_Problem_: Pull out every line in the rows below that contains the string "Romantische". Case matters.

(Stored items)

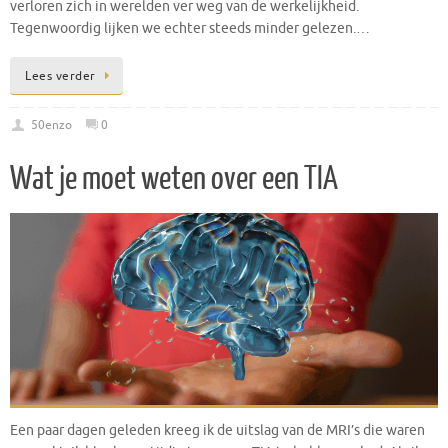
verloren zich in werelden ver weg van de werkelijkheid.
Tegenwoordig lijken we echter steeds minder gelezen.…
Lees verder
50enzo
0
Wat je moet weten over een TIA
Een paar dagen geleden kreeg ik de uitslag van de MRI’s die waren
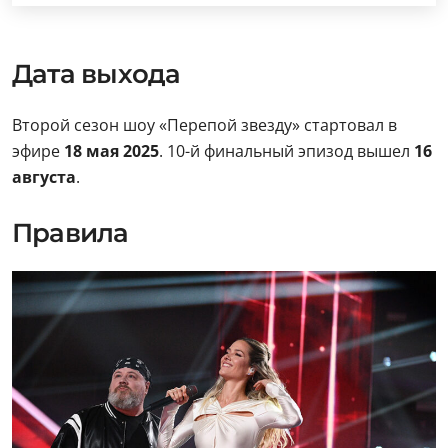
Дата выхода
Второй сезон шоу «Перепой звезду» стартовал в
эфире
18 мая 2025
. 10-й финальный эпизод вышел
16
августа
.
Правила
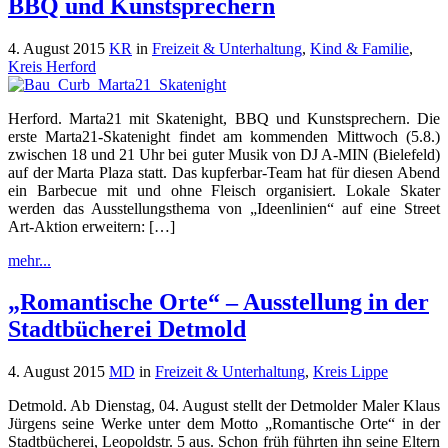
BBQ und Kunstsprechern
4. August 2015
KR
in
Freizeit & Unterhaltung
,
Kind & Familie
,
Kreis Herford
Herford. Marta21 mit Skatenight, BBQ und Kunstsprechern. Die
erste Marta21-Skatenight findet am kommenden Mittwoch (5.8.)
zwischen 18 und 21 Uhr bei guter Musik von DJ A-MIN (Bielefeld)
auf der Marta Plaza statt. Das kupferbar-Team hat für diesen Abend
ein Barbecue mit und ohne Fleisch organisiert. Lokale Skater
werden das Ausstellungsthema von „Ideenlinien“ auf eine Street
Art-Aktion erweitern: […]
mehr...
„Romantische Orte“ – Ausstellung in der
Stadtbücherei Detmold
4. August 2015
MD
in
Freizeit & Unterhaltung
,
Kreis Lippe
Detmold. Ab Dienstag, 04. August stellt der Detmolder Maler Klaus
Jürgens seine Werke unter dem Motto „Romantische Orte“ in der
Stadtbücherei, Leopoldstr. 5 aus. Schon früh führten ihn seine Eltern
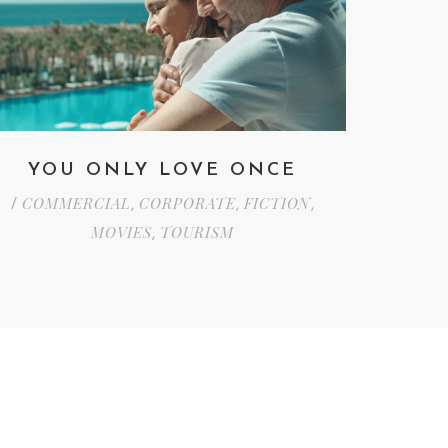
YOU ONLY LOVE ONCE
COMMERCIAL
CORPORATE
FICTION
/
,
,
,
MOVIES
TOURISM
,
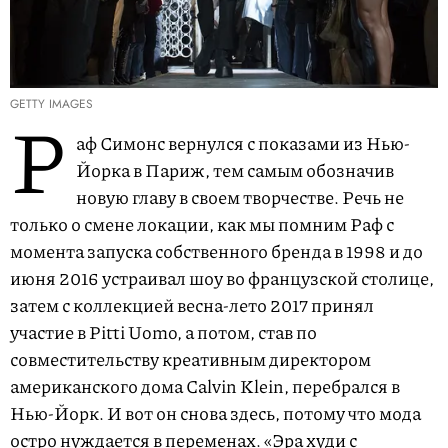
GETTY IMAGES
Р
аф Симонс вернулся с показами из Нью-
Йорка в Париж, тем самым обозначив
новую главу в своем творчестве. Речь не
только о смене локации, как мы помним Раф с
момента запуска собственного бренда в 1998 и до
июня 2016 устраивал шоу во французской столице,
затем с коллекцией весна-лето 2017 принял
участие в Pitti Uomo, а потом, став по
совместительству креативным директором
американского дома Calvin Klein, перебрался в
Нью-Йорк. И вот он снова здесь, потому что мода
остро нуждается в переменах. «Эра худи с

_The answer_:
„Romantische Orte“ – Ausstellung in der
Jürgens seine Werke unter dem Motto „Romantische Orte“ in der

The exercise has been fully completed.